Consumers will soon find produce and other grocery goods packaged in biodegradable materials. Products targeting the packaging market include Eastman Chemical Co.'s Eastar BIO GP copolymer which can be thrown in the compost heap to safely degrade away.
U.S. consumers generate more than 30 billion lb of plastic waste annually. But someday the landfills holding all this debris may turn into giant compost heaps, or so says environmental designer William McDonough, a former dean at the University of Virginia's agricultural school and his partner Michael Broungart, a European chemist and founder of Germany's Green Party. The two are authors of Cradle to Cradle (Remaking the way we make things).

CEOs at companies including Ford, Herman Miller, Volvo, DuPont, and BASF are listening. They are joining forces with the duo that envision a world in which factory wastewater is clean enough to drink and where buildings generate more energy than they consume. Also visible in their crystal ball: eco-friendly products that easily reenter the water and soil without depositing synthetic materials or toxins. The result: No more waste, recycling, or complicated government regulations.

One precept the pair describes is a "world of two metabolisms." The first focus, biological metabolism, is to design products that become biological nutrients. These products would literally be consumed by microorganisms in the soil. Packaging makes up about 50% of municipal solid waste by volume. Most of it can be designed as biological nutrients or "products of consumption," the authors argue. The goal, they say, is to design packaging from materials that can be tossed on the ground or on a compost heap to safely biodegrade.

The second mechanism is technical metabolism -- basically where parts and materials can be reprocessed and reused. The authors advocate what they call "upcycling." Here parts and components (i.e., "technical nutrients") continually circulate in new products. This vision differs from conventional recycling in that materials stay pure and viable within a closed-loop cycle, rather than being "recycled or down cycled" into lower grade materials. Contrast this with current recycling efforts in the automobile sector where, for example, processors crush, press, and process high-ductile steel from car bodies. The steel eventually gets smelted with a variety of other materials which compromises its high ductility and drastically restricts its future use.

While technical metabolism may be years off, its biological counterpart could well be on its way to fruition. According to researchers at New York's Polytechnic University, advances in practical processing of materials such as starch, cellulose, and lactic acid have already boosted worldwide consumption of biodegradable polymers from 14 million kg in 1996 to an estimated 68 million in 2001. "But," says Polytechnic researcher Richard Gross, "consumers have thus far attached little or no added value to the property of biodegradability." This forces industry to compete head-to-head on cost performance with existing familiar products.

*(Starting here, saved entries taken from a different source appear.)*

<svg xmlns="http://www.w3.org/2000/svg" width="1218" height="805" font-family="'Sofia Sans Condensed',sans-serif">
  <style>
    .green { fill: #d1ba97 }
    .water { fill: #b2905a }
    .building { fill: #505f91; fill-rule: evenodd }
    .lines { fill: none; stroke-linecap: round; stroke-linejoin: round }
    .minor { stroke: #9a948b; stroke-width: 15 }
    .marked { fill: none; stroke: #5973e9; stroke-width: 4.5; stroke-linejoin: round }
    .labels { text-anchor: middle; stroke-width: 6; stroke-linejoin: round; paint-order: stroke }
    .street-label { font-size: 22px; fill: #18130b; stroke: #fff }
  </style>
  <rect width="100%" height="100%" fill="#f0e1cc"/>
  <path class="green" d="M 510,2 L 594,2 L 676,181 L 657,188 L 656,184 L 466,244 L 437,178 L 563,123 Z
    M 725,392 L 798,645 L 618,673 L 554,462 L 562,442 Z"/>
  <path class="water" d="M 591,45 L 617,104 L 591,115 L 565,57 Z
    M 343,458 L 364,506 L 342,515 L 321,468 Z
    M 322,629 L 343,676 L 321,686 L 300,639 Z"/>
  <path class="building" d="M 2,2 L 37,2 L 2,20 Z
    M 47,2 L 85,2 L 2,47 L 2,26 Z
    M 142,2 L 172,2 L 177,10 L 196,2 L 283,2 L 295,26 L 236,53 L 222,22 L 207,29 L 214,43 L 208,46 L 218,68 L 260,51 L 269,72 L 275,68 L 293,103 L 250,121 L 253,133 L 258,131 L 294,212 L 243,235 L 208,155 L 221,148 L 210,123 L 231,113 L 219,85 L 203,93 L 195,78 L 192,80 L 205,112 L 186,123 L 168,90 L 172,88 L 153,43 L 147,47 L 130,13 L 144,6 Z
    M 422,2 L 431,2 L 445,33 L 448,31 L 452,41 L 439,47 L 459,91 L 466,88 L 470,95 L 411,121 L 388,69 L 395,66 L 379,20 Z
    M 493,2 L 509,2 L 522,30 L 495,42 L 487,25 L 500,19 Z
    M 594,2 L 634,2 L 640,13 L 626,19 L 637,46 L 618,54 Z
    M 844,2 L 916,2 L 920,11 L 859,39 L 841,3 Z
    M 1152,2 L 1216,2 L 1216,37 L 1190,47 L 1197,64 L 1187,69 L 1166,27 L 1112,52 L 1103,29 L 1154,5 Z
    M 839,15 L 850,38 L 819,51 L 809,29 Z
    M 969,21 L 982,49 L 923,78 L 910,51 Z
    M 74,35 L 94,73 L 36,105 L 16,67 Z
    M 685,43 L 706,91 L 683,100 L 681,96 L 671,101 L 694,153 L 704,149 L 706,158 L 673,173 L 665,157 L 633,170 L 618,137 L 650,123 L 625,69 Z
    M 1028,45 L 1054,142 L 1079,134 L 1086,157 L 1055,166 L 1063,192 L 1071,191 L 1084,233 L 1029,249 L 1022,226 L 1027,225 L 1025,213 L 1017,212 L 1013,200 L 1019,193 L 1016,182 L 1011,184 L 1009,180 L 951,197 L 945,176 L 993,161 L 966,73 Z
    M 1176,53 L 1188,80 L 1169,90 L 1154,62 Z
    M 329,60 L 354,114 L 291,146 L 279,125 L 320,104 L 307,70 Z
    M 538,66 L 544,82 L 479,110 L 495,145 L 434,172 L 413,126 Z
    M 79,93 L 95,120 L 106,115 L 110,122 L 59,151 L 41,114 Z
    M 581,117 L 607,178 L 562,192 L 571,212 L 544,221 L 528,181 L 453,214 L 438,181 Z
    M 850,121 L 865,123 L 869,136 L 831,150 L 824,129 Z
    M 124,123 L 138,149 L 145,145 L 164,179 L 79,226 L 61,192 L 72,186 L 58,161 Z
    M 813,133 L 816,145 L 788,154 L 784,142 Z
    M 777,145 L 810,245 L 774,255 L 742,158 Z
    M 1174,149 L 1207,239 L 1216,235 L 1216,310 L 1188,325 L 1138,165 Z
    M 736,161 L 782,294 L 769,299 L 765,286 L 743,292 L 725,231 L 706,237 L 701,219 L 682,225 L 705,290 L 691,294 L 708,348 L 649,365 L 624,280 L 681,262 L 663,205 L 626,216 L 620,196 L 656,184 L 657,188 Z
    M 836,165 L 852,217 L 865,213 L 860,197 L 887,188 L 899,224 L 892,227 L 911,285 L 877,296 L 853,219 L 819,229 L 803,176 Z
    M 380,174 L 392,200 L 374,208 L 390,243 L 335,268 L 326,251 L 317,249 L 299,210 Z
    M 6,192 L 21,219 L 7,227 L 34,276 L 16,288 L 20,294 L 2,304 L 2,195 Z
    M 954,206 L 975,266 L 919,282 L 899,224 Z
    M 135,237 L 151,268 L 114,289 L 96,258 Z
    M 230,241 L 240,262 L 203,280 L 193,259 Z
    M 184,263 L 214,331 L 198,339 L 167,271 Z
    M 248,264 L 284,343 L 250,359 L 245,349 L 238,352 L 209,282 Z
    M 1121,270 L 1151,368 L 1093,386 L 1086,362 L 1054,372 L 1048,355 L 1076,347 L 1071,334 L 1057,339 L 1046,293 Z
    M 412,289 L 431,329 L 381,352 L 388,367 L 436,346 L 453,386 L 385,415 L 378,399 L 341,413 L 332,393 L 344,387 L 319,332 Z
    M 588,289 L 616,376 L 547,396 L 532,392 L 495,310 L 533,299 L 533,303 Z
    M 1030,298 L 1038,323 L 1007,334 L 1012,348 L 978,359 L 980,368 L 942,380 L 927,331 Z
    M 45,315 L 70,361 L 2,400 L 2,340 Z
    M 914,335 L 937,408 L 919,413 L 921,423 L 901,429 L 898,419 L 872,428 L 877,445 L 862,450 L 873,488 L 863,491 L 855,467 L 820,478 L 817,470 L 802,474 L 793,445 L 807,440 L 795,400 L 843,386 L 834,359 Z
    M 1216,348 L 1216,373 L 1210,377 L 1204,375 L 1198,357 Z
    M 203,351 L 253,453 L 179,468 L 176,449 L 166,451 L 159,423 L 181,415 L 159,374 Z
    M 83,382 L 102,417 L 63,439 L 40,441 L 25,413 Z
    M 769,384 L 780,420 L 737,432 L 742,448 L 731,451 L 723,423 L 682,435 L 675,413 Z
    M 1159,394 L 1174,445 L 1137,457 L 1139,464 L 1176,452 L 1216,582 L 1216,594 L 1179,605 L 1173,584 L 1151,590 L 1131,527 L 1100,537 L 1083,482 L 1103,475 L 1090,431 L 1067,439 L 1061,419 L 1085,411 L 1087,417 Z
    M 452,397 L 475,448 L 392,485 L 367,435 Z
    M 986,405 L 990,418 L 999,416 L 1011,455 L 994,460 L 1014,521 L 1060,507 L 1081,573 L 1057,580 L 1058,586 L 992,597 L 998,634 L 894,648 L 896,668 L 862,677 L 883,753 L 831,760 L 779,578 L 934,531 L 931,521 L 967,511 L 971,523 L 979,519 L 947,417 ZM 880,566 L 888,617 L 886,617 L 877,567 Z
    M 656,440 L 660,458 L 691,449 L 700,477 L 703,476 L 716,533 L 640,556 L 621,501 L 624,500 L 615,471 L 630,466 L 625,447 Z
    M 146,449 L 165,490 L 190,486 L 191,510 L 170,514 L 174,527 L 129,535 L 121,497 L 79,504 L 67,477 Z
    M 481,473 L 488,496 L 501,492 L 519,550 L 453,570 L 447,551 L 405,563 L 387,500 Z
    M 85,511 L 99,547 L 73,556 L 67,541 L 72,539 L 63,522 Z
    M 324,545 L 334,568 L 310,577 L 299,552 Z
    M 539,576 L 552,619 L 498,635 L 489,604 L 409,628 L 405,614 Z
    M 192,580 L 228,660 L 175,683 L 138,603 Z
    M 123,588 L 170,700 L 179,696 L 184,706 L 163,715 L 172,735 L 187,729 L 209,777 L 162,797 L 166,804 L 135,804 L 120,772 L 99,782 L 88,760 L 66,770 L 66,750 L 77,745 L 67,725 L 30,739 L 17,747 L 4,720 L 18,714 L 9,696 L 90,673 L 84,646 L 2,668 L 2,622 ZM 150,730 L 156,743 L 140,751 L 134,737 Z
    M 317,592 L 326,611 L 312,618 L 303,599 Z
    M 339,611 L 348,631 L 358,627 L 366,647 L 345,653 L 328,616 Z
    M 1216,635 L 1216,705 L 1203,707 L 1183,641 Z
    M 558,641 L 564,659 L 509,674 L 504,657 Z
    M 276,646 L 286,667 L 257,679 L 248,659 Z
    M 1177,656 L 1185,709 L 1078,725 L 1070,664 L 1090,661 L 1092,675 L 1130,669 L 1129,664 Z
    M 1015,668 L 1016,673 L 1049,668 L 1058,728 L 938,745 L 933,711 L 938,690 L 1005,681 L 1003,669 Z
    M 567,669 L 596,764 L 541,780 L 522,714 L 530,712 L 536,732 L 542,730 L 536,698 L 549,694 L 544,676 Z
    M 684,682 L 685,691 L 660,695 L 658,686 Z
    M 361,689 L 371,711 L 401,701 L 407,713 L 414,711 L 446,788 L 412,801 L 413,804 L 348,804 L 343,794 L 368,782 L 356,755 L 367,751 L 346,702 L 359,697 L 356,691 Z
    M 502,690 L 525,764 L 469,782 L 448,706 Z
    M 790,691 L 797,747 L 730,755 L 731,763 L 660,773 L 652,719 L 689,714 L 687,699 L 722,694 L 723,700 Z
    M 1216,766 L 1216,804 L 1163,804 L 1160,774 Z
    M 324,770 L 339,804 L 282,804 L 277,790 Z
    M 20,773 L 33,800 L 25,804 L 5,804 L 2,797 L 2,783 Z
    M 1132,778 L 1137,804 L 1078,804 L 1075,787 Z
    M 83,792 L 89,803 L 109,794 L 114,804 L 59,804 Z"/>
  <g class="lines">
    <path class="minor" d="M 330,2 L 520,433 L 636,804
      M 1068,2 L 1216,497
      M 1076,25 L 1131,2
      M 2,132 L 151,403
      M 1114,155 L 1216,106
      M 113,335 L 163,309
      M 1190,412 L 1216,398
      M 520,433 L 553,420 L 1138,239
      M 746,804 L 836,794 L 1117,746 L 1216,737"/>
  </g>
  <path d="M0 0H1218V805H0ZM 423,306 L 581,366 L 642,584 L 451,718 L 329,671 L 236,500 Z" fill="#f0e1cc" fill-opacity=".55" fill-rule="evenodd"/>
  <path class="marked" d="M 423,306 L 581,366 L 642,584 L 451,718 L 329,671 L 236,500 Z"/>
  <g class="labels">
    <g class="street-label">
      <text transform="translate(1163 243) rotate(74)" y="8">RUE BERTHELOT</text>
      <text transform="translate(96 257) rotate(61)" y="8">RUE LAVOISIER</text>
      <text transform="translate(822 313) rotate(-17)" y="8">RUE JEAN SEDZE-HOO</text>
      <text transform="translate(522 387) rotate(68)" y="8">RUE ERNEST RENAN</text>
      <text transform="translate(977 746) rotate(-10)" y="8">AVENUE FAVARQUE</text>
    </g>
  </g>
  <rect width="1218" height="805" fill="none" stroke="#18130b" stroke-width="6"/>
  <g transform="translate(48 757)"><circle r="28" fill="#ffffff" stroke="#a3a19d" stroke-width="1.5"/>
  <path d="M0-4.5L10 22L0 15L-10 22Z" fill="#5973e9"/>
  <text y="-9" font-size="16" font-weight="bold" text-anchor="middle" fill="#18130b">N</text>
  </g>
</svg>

"Conventional polymers such as polyethylene and polypropylene persist for many years after disposal. Built for the long haul, these polymers seem inappropriate for applications in which plastics are used for a short time and then disposed," says Gross. Biodegradable polymers such as polyethylene terephthalate adipate and polylactic acid now serve in an expanding range of applications. These include yard and food waste/compost bags, food packaging, fast-food serviceware, short-life containers, engineered fabrics and nonwovens, medical disposables, coated paper packaging, and agricultural films.

Researchers at Cornell University are also developing plant-based green composites. Made from soybean protein and plant-based fibers, these composites may someday replace more robust, mass-produced plastic parts for disposable and other short-lived products. The researchers are developing composites reinforced with fibers from kenaf and banana stems, pineapple, and henequen leaves. The focus is on improving composite strength and stiffness as well as reducing water absorption to prevent premature degradation.

Martyn Poliakoff, professor of chemistry at the University of Nottingham in the U.K., sums up the situation. "Worldwide research aimed at cleaner processing has increased sharply," he says. "Academic interest is reinforced by funding agencies that increasingly insist academic research address quality-of-life issues and be more commercially exploitable."